**Short task**
Set down word for word the part of the article on the subcommittee plan below, starting with "Under Lewis’ plan, confirmed" and going on through "the full committee.".

**Source excerpt**
+ + + + +

Andrew Taylor, Congressional Quarterly
Posted 2005-01-28 03:21:00.0
http://www.cq.com

Congress Declares War on Veterans by Merging Congressional Subcommittees


A plan by House Appropriations Committee Chairman Jerry Lewis, R-Calif., to eliminate three subcommittees and distribute their turf to other panels is roiling appropriators on both sides of the Capitol.

Under Lewis’ plan, confirmed by a Senate Appropriations aide, the Veterans Affairs, Housing and Urban Development, and Independent Agencies panel would be broken apart, with its pieces distributed to other subcommittees. Veterans’ programs would go to the Military Construction Subcommittee, which would also pick up defense health accounts from the Defense Subcommittee. The Environmental Protection Agency would shift from VA-HUD to the Interior funding measure, while housing programs would be transferred to the Transportation-Treasury bill.

The District of Columbia Subcommittee also would be abolished under the Lewis proposal, with its responsibilities shifted to the Interior Subcommittee.

Finally, the Legislative Branch Subcommittee would be eliminated, with its annual bill handled by the full committee.

Some considerable resistance is expected in the Senate, particularly from former Appropriations Chairman Ted Stevens, R-Alaska, who remains chairman of the Defense Subcommittee, and from Christopher S. Bond, R-Mo., chairman of the VA-HUD panel, who is fifth most senior Senate Republican on the panel.

+ + + + +

**Dataset excerpt**
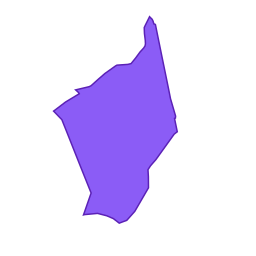 the district of Bwari, Federal Capital Territory, Nigeria, rotated 137°
{"feature_id": "59680162B85175001165051", "entity_name": "Bwari", "entity_type": "district", "adm_level": 2, "iso_a3": "NGA", "parent_name": "Nigeria", "parent_adm1": "Federal Capital Territory", "projection": "natural_earth1", "projection_center": [7.401, 9.25], "detail": "fine", "context": "isolated", "style": "filled", "palette": "violet", "viewbox_px": 256, "rotation_deg": 137, "n_neighbors": 0, "source": "geoboundaries", "source_scale": "gbopen_adm2", "svg_char_len": 988}
<svg xmlns="http://www.w3.org/2000/svg" viewBox="0 0 256 256"><g transform="rotate(137 128 128)"><path d="M170.9,191.1L170.7,179.2L176.0,165.5L189.4,131.2L199.3,105.6L219.8,94.8L218.7,94.2L208.5,86.3L203.4,78.3L200.5,71.7L199.3,64.4L191.8,61.3L179.9,62.4L153.8,70.3L146.2,78.6L145.8,79.1L141.8,83.9L137.4,85.0L129.0,85.9L114.5,88.8L98.5,92.0L94.5,91.7L88.0,102.4L87.4,103.3L86.6,102.9L85.1,104.2L77.5,119.3L77.2,120.0L71.7,128.9L53.5,158.7L47.8,168.0L42.1,177.3L37.8,184.3L37.4,185.0L37.6,185.7L38.1,186.5L37.9,186.8L37.3,188.2L36.9,188.8L36.6,189.7L36.2,191.0L36.2,191.9L36.2,192.3L36.3,193.1L36.3,193.7L36.3,194.7L45.1,191.4L47.6,190.4L49.2,188.6L51.6,185.8L55.6,180.3L57.9,177.6L59.6,176.4L62.0,175.8L67.2,175.4L74.6,174.0L77.5,173.6L81.8,173.0L84.7,174.6L88.9,178.0L93.2,181.5L94.8,181.9L107.6,183.6L115.6,183.9L126.2,184.1L128.2,184.7L131.2,186.4L140.3,191.6L140.2,190.4L140.0,187.7L140.3,186.3L156.0,189.6L170.9,191.1Z" fill="#8b5cf6" stroke="#5b21b6" stroke-width="1.5"/></g></svg>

+ + + + +

**Correct output**
Under Lewis’ plan, confirmed by a Senate Appropriations aide, the Veterans Affairs, Housing and Urban Development, and Independent Agencies panel would be broken apart, with its pieces distributed to other subcommittees. Veterans’ programs would go to the Military Construction Subcommittee, which would also pick up defense health accounts from the Defense Subcommittee. The Environmental Protection Agency would shift from VA-HUD to the Interior funding measure, while housing programs would be transferred to the Transportation-Treasury bill.

The District of Columbia Subcommittee also would be abolished under the Lewis proposal, with its responsibilities shifted to the Interior Subcommittee.

Finally, the Legislative Branch Subcommittee would be eliminated, with its annual bill handled by the full committee.